Whether money paid under a mistake of law can or cannot be recovered back, it is certain that money paid under a mistake of fact, may be so recovered, and by suit in equity.  Mistake is one of the original heads of chancery jurisdiction; it is one of the great trinity of subjects from which all equity jurisdiction flows. No chancellor would be anything without fraud, accident, and mistake.
This money was paid under a mistake of fact. In almost every instance of the payment of money the ultimate determination rests upon some legal conclusion of the parties' right to, or interest in the subject-matter to be affected by such payment. The conclusion must rest upon facts to which it is attempted to apply the legal principle. And the rule is that if any one of a supposed complicated state of facts is unfounded, and that supposed fact induced, or tended to induce, the payment of the money, the party paying is entitled to relief. A man's title to property is always a question of law, after facts are ascertained. But if a man acts upon the belief that he is the owner of property and that belief is based upon a supposed state of facts, which if well founded, would in law make him the owner, and such supposed facts are misapprehended, the erroneous conclusion of ownership is a mistake of fact, not of law.
In this case the Minnesota company paid this money into court upon the supposition that it was the owner of the equity of redemption; that supposition being a legal conclusion based upon certain supposed facts, one being that the Barnes mortgage was a valid incumbrance. But unfortunately for the company the supposed state of facts did not exist. The mistake, therefore, under which the company acted in paying the money was a mistake in regard to the existence of certain facts; or in other words the company paid the money under a mistake of fact.
This view of the subject is established by the single consideration that this court, which cannot make any mistake of law, expressly declared in its opinion in Bronson v. La Crosse Railroad Company,  that the foreclosure of the Barnes mortgage had vested the equity of redemption in the Minnesota company. This tribunal knew all law when it made this decision just as well as it did when in the subsequent case of James v. Railroad Company,  it decided that the Minnesota company had no interest whatever in the premises.
The different conclusions reached by that court, first, that the company did own the property, and second, that it did not, were both sound in law as applied to the cases made by the respective suits.
The difference between the two, in other words, is a difference of fact, not of law. In the first suit, it appeared to the court that the case before mentioned did exist, and therefore the law said: 'The Minnesota company is the owner of the equity of redemption.' In the second case, the case was shown not to exist, and the law said, 'The Minnesota company is not the owner of the equity of redemption.' It was the mistake in regard to the facts that induced the court to say, and induced the company to believe, that the company was such owner. And the mistake of the company was the same as that made by the court; and as the court cannot make a mistake of law, it follows that the company did not.

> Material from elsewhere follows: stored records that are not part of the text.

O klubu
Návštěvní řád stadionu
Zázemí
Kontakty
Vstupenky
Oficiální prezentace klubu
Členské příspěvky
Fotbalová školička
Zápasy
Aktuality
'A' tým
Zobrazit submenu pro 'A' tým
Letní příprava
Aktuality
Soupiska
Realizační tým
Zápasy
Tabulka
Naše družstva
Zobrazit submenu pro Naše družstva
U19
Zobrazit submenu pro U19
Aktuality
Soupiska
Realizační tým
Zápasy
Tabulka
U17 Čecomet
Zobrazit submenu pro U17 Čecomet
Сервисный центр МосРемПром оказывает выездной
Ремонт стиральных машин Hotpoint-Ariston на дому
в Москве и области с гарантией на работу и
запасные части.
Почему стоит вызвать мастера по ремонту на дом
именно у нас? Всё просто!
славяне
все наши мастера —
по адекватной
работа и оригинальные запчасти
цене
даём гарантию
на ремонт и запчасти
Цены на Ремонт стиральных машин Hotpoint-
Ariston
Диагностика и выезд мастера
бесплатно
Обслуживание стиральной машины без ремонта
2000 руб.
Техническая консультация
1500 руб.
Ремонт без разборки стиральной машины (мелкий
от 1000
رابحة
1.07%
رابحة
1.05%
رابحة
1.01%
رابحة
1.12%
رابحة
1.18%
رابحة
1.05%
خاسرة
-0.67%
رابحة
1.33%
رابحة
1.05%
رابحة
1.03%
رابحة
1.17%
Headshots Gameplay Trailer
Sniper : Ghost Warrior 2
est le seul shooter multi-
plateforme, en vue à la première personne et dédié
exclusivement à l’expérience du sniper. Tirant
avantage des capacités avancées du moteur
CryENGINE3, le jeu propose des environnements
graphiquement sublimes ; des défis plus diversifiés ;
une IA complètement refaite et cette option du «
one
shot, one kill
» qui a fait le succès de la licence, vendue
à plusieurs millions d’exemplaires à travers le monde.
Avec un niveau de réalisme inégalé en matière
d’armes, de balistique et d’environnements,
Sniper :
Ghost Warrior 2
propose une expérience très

The true distinction between a mistake of law and a mistake of fact is well stated by the court in Hurd v. Hall,  and there can be no doubt that the money in this instance was paid under a mistake of fact.
Mr. J. W. Cary, contra, contended that on the face of the bill no case was made, and that judgment was rightly given on the demurrer for the defendants.
^3 Wilkins v. Woodfin, 5 Munford, 183.
^7 Hudson v. Robinson, 4 Maule & Selwyn, 478; Kelly v. Solari, 9 Meeson & Welsby, 54; Chatfield v. Paxton, note, 2 East, 471; Milnes v. Duncan, 6 Barnewall & Cresswell, 671; Townsend v. Crowdy, 8 C. B. (New S.) 477.